By Christina Kelso June 1, 2014 The Florida Times-Union
Original Link: Underdog sailing team from Jacksonville University headed to nationals
Jon Faudree, head sailing coach at Jacksonville University, describes the sport half-jokingly.
“Off the water, you can pick out sailors because they’re tan and they’re bruised,” he said with a smile. “You look out and you see the sailboats on the water and it looks so peaceful and serene, but it’s far from that. It’s a really athletic sport.”
But the challenges are more than physical; they’re equally cognitive.
The moment a boat sets out on the water, the sailors must anticipate changes in the wind and waves, the flow and the current, then act on what they see.
“You could sail right there on the St. Johns River 20 different days, and every day you go out it would be different,” Faudree said.
When sailors are in a competitive race, they have to move faster, think faster, not only anticipating the movements of nature but also those of 20 or so other boats surrounding them.
It’s a balance that six tan, bruised and determined JU freshmen understand well. On their home waters at the South Atlantic Intercollegiate Sailing Association Spring Championship in April, freshmen Victoria Caba, Ian Ikeda, Peter Hidley, Hannah Knighton, Danny Lawless and Mara Strobel-Lanka made JU history when they qualified to compete in the College Sailing National Championship Semifinals, which will be held Tuesday and Wednesday at St. Mary’s College of Maryland.
The team’s victory marked the first time in school history that the JU team has qualified for the regatta, and one of the first times a team made entirely of freshmen will compete in nationals.

About 250 colleges have sailing teams and, of those, 36 will compete in the nationals.
“This sort of puts us in the spotlight for a team that before this year nobody knew existed outside of our conference,” Faudree said. “People are talking about us nationally, which is a lot of fun. When we go sail against teams in New England or the Mid-Atlantic region … there are a lot of people who are excited to see another team come out of nowhere.”
The achievement is another rush in a stream of forward motion and growth the team has experienced in recent years. Out of the six freshmen going to nationals, two — Knighton and Caba— never sailed before last fall.

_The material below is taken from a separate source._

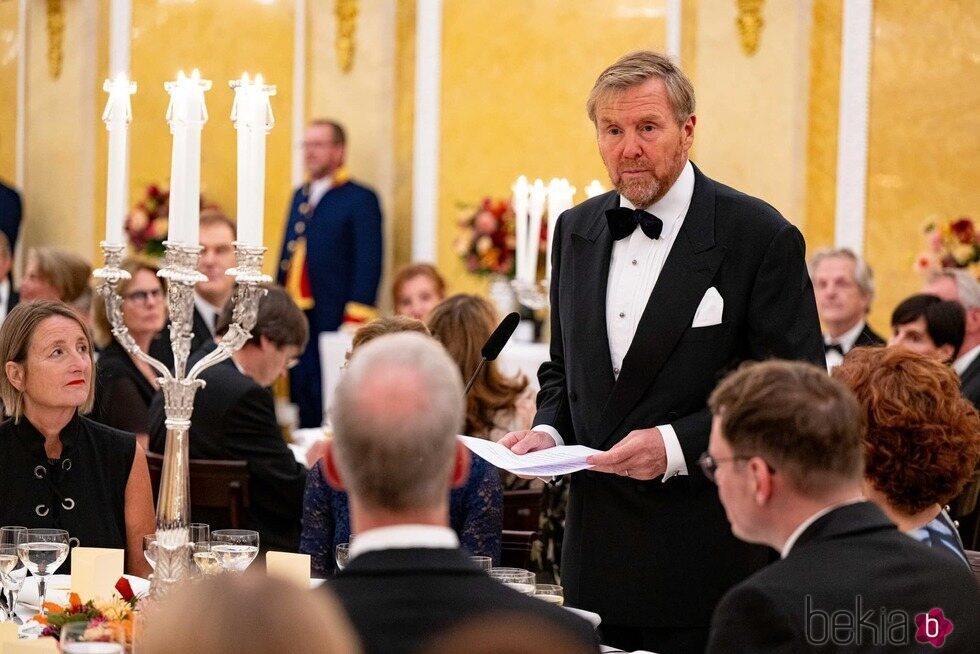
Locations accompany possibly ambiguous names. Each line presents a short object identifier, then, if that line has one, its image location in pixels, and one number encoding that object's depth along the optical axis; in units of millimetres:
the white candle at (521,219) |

“It’s hard to wrap my head around,” Knighton said. “A year ago, I didn’t even know anything about sailing and now, in a week I’ll be heading to nationals. It means so much. It shows that I’m a part of something so much bigger than me and has taught me that I can do more than I ever thought I could.”
When Faudree arrived at JU in fall 2012 after working as youth sailing director and head coach for the Rochester Yacht Club in New York, the JU sailing team consisted of five students, all of whom learned to sail at the university. By fall 2013, the team grew to 25 students, six of whom were recruited sailors.
“When the kids got here this year, we were really able to hit the ground running,” he said.
Last September, the JU team ranked 20th out of 27 teams in the South Atlantic Conference. Now the Dolphins rank fourth.
“We’re going up against schools that have million-dollar sailing centers and teams of 50, 60 people, where we have 25 kids and half of them learned how to sail last August,” Faudree said.

The small size of the team offers “unique challenges but also unique opportunities,” Faudree said. It gave it flexibility. Students who never sailed before could join the team and learn. Regardless of experience level, there were more chances for students to get on the water and to participate in regattas.
“We don’t have tryouts, and we don’t have a guaranteed spot to big regattas, and people don’t really know us as someone to be threatened by,” said Strobel-Lanka, who began sailing with her family six years ago. “So when we go to regattas and we do really well as freshmen, it means so much more than if I were a third-string on some bigger team. … Here at JU, the work that I put into it is building it for future generations.”
At the same time, the team lacked many of the competitive pressures often associated with larger programs. Faudree lightheartedly viewed the regattas they competed in as “glorified practices” and “great learning experiences.”
Lawless, who also began the sport in childhood, was recruited by Faudree, who began coaching him when he was an eighth-grader in New York.
“A lot of teams are very high pressure, going, going, going, but here we’re more relaxed,” Lawless said. “If I sailed at another school, I don’t think I would be sailing as much as I do.”
Starting in August, the team practiced three times a week on the water and worked out twice a week in the campus gym.
At the end of spring semester, while much of the student body made a beeline from exams to planes, trains and automobiles carrying them home, the six JU sailing competitors spent the week after finals preparing for nationals. They practiced twice a day, strapping GoPro cameras to their sailboats so they could see, study and learn from the day’s successes and failures.
As the team goes on to national semifinals, Faudree said he is “not too worried” about the competition, but instead more focused on taking in another learning experience and enjoying the event.
“Our goal was to get there,” he said.
For the student sailors, it plays into larger individual goals to become better on the water.
“I love that anyone can learn to sail, but it takes years and years to master it,” Strobel-Lanka said. “You can do it for the rest of your life, and you’ll never have it completely figured out, but that chase of figuring it out is really fun.”